When Everything Hurts

Diagnosis and treatment of fibromyalgia are often elusive

By Nancy Maes

Diagnosing this disease isn’t easy. It usually takes years, following chronic widespread pain and fatigue and sometimes sleeplessness, depression, migraines, irritable bowel syndrome and brain fog. People who suffer from this disease often spend three to five years consulting one doctor after another seeking a diagnosis. Finally, when other diseases are ruled out, the default diagnosis is given: fibromyalgia.

As many as 6 million to 12 million Americans have fibromyalgia, and the large majority of them are women, according to the American Chronic Pain Association. Because the test results of people with fibromyalgia are normal, many doctors don’t think the disease is real, and yet the symptoms are very real.

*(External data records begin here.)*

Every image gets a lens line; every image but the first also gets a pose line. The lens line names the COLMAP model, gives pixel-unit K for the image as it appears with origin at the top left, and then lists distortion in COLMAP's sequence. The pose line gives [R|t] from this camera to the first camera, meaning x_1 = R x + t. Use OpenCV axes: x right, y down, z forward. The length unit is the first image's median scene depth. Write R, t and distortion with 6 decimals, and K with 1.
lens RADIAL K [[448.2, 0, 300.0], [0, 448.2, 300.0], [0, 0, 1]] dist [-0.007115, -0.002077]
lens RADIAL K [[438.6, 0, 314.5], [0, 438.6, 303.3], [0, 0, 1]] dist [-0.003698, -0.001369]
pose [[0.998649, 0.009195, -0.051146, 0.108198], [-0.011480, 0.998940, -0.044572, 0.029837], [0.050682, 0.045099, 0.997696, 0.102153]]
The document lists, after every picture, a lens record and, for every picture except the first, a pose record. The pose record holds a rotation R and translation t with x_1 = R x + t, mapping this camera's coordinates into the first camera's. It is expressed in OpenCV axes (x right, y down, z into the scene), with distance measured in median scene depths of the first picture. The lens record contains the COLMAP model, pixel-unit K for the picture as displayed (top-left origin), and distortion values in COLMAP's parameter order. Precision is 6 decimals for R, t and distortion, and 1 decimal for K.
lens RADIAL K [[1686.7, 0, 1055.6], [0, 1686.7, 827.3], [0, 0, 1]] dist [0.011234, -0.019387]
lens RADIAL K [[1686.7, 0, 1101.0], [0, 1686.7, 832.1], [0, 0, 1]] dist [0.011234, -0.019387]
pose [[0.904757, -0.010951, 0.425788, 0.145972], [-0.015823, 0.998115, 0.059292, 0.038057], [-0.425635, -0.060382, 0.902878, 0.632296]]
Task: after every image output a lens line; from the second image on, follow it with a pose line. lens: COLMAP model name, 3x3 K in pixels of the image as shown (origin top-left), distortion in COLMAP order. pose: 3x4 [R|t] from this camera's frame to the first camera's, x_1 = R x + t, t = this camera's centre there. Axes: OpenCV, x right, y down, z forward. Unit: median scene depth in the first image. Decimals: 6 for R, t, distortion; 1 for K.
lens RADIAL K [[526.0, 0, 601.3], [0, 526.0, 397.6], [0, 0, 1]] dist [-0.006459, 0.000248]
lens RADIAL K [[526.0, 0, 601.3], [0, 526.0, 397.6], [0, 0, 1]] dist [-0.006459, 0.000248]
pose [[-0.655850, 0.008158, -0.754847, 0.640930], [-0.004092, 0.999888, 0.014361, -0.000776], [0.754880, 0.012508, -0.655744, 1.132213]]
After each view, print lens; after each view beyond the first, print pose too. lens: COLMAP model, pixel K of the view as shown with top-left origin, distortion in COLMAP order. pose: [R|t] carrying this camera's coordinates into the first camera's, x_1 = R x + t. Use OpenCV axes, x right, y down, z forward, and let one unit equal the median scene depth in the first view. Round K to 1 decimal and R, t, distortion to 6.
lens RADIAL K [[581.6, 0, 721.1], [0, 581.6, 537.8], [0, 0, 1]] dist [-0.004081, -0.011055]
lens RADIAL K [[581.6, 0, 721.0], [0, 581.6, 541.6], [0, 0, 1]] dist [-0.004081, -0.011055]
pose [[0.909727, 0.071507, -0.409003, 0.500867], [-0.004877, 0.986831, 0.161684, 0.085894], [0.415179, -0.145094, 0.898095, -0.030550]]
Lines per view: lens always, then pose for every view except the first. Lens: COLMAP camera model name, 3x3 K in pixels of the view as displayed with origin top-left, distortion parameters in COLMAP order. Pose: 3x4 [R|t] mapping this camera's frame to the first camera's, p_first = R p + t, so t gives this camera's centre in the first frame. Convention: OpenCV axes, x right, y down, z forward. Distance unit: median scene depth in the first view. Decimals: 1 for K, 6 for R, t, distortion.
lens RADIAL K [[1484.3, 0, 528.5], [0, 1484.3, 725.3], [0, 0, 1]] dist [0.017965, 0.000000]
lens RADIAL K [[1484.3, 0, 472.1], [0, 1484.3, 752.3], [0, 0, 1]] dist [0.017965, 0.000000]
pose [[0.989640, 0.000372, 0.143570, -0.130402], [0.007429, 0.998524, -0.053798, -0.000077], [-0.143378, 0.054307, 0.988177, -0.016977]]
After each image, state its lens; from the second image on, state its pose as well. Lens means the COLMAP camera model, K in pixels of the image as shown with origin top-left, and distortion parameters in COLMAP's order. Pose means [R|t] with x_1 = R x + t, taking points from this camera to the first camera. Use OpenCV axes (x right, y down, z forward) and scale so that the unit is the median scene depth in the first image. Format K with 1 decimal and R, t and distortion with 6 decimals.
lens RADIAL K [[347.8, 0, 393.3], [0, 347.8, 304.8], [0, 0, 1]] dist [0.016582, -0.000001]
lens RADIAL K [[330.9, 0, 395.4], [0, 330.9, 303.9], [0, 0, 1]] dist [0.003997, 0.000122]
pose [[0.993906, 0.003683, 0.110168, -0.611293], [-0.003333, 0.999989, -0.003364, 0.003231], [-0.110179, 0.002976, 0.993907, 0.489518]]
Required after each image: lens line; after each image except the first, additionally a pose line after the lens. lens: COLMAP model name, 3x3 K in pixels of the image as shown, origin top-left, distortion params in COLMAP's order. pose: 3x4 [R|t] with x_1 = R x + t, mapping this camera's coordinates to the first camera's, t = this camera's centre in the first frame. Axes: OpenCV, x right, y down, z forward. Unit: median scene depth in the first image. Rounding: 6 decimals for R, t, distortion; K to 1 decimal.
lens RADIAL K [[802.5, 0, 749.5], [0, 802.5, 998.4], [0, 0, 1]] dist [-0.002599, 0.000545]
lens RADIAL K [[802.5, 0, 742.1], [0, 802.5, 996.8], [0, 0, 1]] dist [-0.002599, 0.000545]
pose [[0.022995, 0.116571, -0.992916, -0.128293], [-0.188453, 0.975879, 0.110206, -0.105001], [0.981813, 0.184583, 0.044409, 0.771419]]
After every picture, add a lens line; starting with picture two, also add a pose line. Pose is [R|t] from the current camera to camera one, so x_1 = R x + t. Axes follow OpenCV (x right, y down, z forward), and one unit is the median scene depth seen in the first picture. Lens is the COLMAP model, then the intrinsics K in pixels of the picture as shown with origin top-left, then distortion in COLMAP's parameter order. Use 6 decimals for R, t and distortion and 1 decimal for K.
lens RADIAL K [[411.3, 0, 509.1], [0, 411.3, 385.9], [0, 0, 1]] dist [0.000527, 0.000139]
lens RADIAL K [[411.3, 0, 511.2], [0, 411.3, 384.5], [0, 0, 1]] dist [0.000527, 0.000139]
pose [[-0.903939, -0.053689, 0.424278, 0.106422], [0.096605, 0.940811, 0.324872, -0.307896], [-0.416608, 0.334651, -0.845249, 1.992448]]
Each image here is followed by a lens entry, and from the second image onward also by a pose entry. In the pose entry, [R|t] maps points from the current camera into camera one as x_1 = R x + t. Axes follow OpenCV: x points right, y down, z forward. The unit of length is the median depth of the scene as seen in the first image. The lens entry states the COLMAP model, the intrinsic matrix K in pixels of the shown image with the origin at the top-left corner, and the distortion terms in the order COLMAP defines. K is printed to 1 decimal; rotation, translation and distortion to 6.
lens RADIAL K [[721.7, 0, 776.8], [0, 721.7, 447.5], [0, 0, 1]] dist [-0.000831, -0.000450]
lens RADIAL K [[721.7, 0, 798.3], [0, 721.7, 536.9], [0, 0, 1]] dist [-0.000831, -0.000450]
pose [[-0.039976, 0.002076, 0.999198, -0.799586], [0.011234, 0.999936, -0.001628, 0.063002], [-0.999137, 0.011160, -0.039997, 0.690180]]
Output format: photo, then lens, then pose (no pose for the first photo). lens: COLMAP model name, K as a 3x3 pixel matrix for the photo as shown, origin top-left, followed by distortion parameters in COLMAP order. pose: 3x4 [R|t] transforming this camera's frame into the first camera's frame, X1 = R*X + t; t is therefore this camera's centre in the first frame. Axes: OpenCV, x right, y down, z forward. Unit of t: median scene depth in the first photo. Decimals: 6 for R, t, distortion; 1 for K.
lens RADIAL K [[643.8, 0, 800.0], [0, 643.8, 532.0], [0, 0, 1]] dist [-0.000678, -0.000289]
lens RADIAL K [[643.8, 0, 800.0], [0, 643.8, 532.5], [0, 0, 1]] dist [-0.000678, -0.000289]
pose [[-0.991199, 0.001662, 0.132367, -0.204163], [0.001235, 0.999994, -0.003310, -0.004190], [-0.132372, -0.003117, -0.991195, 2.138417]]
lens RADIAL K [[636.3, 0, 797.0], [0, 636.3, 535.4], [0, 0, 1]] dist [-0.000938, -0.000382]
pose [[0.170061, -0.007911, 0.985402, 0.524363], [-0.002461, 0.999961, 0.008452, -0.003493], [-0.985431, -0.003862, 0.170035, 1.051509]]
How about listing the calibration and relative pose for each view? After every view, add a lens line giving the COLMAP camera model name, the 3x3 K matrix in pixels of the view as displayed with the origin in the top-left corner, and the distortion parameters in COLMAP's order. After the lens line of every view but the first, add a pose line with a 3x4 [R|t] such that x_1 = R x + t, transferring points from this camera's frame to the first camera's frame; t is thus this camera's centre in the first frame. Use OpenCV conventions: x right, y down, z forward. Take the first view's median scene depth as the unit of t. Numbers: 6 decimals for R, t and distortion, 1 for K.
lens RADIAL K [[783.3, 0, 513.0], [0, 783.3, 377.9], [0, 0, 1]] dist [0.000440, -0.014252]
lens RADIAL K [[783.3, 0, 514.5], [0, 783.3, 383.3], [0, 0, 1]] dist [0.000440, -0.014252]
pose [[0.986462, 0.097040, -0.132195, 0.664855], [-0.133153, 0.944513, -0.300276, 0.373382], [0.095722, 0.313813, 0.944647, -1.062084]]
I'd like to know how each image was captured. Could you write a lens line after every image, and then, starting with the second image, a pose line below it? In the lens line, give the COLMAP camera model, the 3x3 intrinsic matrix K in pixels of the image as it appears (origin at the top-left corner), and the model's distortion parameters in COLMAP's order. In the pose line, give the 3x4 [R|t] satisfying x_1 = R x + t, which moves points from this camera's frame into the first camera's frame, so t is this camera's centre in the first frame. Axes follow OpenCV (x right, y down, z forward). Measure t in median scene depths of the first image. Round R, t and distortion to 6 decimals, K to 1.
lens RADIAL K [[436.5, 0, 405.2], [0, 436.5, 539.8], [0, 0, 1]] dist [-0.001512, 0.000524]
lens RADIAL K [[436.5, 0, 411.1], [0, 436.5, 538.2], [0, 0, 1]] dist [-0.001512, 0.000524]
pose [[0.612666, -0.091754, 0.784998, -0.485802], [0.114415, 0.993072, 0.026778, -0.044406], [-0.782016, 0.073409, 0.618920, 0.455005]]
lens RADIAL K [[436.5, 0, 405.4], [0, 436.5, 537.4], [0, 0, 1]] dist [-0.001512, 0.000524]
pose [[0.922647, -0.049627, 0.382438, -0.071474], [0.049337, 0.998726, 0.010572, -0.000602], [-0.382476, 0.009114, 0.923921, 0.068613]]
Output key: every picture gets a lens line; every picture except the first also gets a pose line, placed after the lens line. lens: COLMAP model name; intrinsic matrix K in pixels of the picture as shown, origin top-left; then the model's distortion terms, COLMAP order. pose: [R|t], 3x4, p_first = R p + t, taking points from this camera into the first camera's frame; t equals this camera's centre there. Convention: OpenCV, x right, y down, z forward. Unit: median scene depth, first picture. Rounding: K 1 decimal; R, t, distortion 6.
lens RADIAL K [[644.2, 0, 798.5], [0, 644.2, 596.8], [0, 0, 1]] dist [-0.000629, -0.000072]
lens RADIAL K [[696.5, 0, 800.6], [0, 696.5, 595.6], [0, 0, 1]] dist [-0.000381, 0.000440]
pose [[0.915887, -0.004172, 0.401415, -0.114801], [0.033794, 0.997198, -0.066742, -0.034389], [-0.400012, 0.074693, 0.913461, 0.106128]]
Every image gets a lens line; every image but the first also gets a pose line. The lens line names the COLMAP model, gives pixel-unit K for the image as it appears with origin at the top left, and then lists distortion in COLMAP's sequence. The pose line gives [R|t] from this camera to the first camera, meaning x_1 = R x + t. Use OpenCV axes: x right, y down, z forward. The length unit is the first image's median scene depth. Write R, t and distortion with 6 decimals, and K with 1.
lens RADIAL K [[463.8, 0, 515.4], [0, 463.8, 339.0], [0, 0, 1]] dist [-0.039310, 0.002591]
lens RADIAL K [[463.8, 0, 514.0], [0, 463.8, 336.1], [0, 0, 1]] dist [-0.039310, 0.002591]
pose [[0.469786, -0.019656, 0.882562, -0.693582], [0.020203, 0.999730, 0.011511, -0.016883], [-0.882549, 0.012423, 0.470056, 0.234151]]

“I’ve learned that fibromyalgia almost always appears after some kind of stressful event in a woman’s life,” says David Edelberg, MD, founder of WholeHealth Chicago and the author of Healing Fibromyalgia: Why Everything Hurts and How to Feel Well Again. “Some women are more genetically susceptible to fibromyalgia. It is thought that they have very low levels of serotonin that [act] like a factory-installed stress-buffering chemical, so they are more susceptible to stress. The physical symptoms occur because their fight-or-flight response is constantly on.”

It is crucial for medical professionals to listen to patients to identify the events that trigger symptoms, Edelberg says. It is also important to check the 18 tender points that are painful when touched with 10 pounds of pressure, but he points out, “It’s too subjective a tool, so it has been discouraged over the past couple of years.”

While several drugs have been approved for fibromyalgia, Edelberg says they are not very effective and have very uncomfortable side effects. When he sees a patient with severe symptoms that have lasted many years, he might begin by prescribing a mild time-release pain medication during the day and a muscle relaxant for the night. “I always start with pediatric doses of medications with fibromyalgia patients and then work upward because they are very chemically sensitive, and if there are side effects, they are going to occur in them.”

It is important to explain to fibromyalgia patients what is happening in their bodies, Edelberg says, to help them identify their stress triggers and to find ways to eliminate as much stress as possible. He also recommends nutritional supplements and herbs such as St. John’s wort and 5-http, an amino acid, both of which raise levels of serotonin naturally, as well as acupuncture and myofascial massage to relax muscles, gentle exercises and sometimes a gluten-free diet.

While fibromyalgia is often diagnosed by eliminating other possible diseases, research conducted by the Department of Pathology at the University of Illinois College of Medicine at Chicago (UICM) and EpicGenetics, a privately held biomedical company in California, looked for a common denominator in patients diagnosed with fibromyalgia who had no other illnesses such as rheumatoid, neurological or immunologic diseases.

“We found that patients with fibromyalgia have an immune system dysfunction disorder,” says Bruce Gillis, MD, a member of the clinical faculty at UICM and founder of EpicGenetics. The discovery won an award for outstanding research in 2012 from the American Association of Clinical Chemistry, and the findings were published in the Biomedical Central medical journal Clinical Pathology.

The result of the research is the FM/a Test, a diagnostic blood test that looks for the unique set of biomarkers found in fibromyalgia patients. The accuracy of the test, known as its sensitivity, is 93 percent. The test costs $744, and Gillis says that some insurance companies are beginning to cover part or all of that amount.

“Much to our chagrin, patients with fibromyalgia, who are chiefly women, are usually thought of as being neurotic, hypochondriacal and hysterical, and they’re assumed to have a bogus affliction,” Gillis says. “The FM/a Test gets rid of these urban myths and legitimizes fibromyalgia as an actual medical disorder. This is a critical medical issue for people with fibromyalgia because family and friends don’t take them seriously when they say they are sick.”

Gillis hopes that pharmaceutical companies will use the findings to develop a cure for fibromyalgia. Currently, drug companies don’t understand the depth of the problem, as there are millions of American adults with fibromyalgia. It is up to physicians, Edelberg says, to inform themselves about fibromyalgia and help their patients find improvement and relief.